HA SQL AlwaysOn backup using Copy Only + Logs from secondary replica

availability-groupsbackupresource-governortimeout

I'm hoping to elicit some guidance from your collective DBA experiences.

Here's our problem:

Full backups of our larger databases (around 3TB) are consuming too much resources such that we are suffering lengthy timeouts. It appears to be mostly I/O bound.

Full backups are done once a week, with regular 15min transaction log backups in between. We have to take full backups at some point.

Options we are considering:

  1. Upgrade from SQL 2016 Standard to 2016 Enterprise edition and configure the Resource Governor to limit I/O caused by backups. Basically choke the backups a little to allow servicing of application requests better.

  2. Go the HA (High Availability) route and deploy a secondary node with SQL AlwaysOn perform backups from the secondary replicas. This would relieve the primary replica of backup duties and remain available for application requests, potentially resolving our timeouts issue.

Pro's & Con's:

The cost of Enterprise edition is not trivial and while it offers numerous other benefits, it's a hard pill to swallow at this time.

For a similar or even lesser cost, we can deploy a second SQL 2016 Standard edition server and benefit from a HADR-based database deployment. This option is very appealing to us as we currently only have a cold standby for recovery.

We would likely favor the benefits from HADR over Enterprise, provided we can resolve the timeouts issue during backups.

Some Lab Findings:

For Enterprise edition, some labs tests show we can control the backup resources reasonably well, but it doesn't feel ideal. We'll need to tweak the numbers to the hardware to find the "sweet spot" for achieving the required level of restriction for backups without adversely slowing it down too much.

For AlwaysOn, we've done some lab tests and found that we cannot perform typical "Full" backups on the secondary replica, but we can make COPY_ONLY "Full" backups. This makes sense as it preserves the log chain of the primary replica.

We are able to make transaction log backups on the secondary replica which too is fine since that log chain is actually a "slave" from the primary and should not cause any harm when made on the secondary replica.

Have confirmed we are able to restore from the CopyOnlyBackup+TransactionLogs, so this could be a viable data recovery strategy.

Findings and Questions:

  • Has anyone had a similar issue and resolved it with either option, confirming viability of the option for us?
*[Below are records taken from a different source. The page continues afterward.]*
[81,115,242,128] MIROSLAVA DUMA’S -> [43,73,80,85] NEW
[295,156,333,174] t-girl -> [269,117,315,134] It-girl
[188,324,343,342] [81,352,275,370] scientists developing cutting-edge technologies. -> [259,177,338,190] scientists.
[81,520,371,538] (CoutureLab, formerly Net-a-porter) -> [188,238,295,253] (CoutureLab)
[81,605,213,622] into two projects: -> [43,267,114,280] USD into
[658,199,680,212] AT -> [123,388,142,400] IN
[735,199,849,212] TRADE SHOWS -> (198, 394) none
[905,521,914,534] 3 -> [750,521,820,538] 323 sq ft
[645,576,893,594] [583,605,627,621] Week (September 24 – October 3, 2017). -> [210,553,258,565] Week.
  • In the "CopyOnlyBackup+TransactionLogs from the secondary replica" scenario, any full backup on the primary replica would break the log chain and invalidate the CopyOnlyBackup of the secondary replica for subsequent transaction log backups. The remediation is to make another CopyOnlyBackup on the secondary replica, or to not make full backups on the primary.

  • What is the implication of not making normal full backups on the primary and only ever making COPY_ONLY full backups. Is this OK in the long term?

Any guidance would be greatly appreciated. Hopefully we not barking up the wrong tree.

Best Answer

Im actually using a similar setup with 1TB of the database.

  1. Has anyone had a similar issue and resolved it with either option, confirming viability of the option for us?

Im using backup on secondary only.Even in few outages, I tried to use copy only full backups and log backups to recover them.

No issues that using copy only backups.

The above statement will give a clarity for your 2 and 3'rd questions.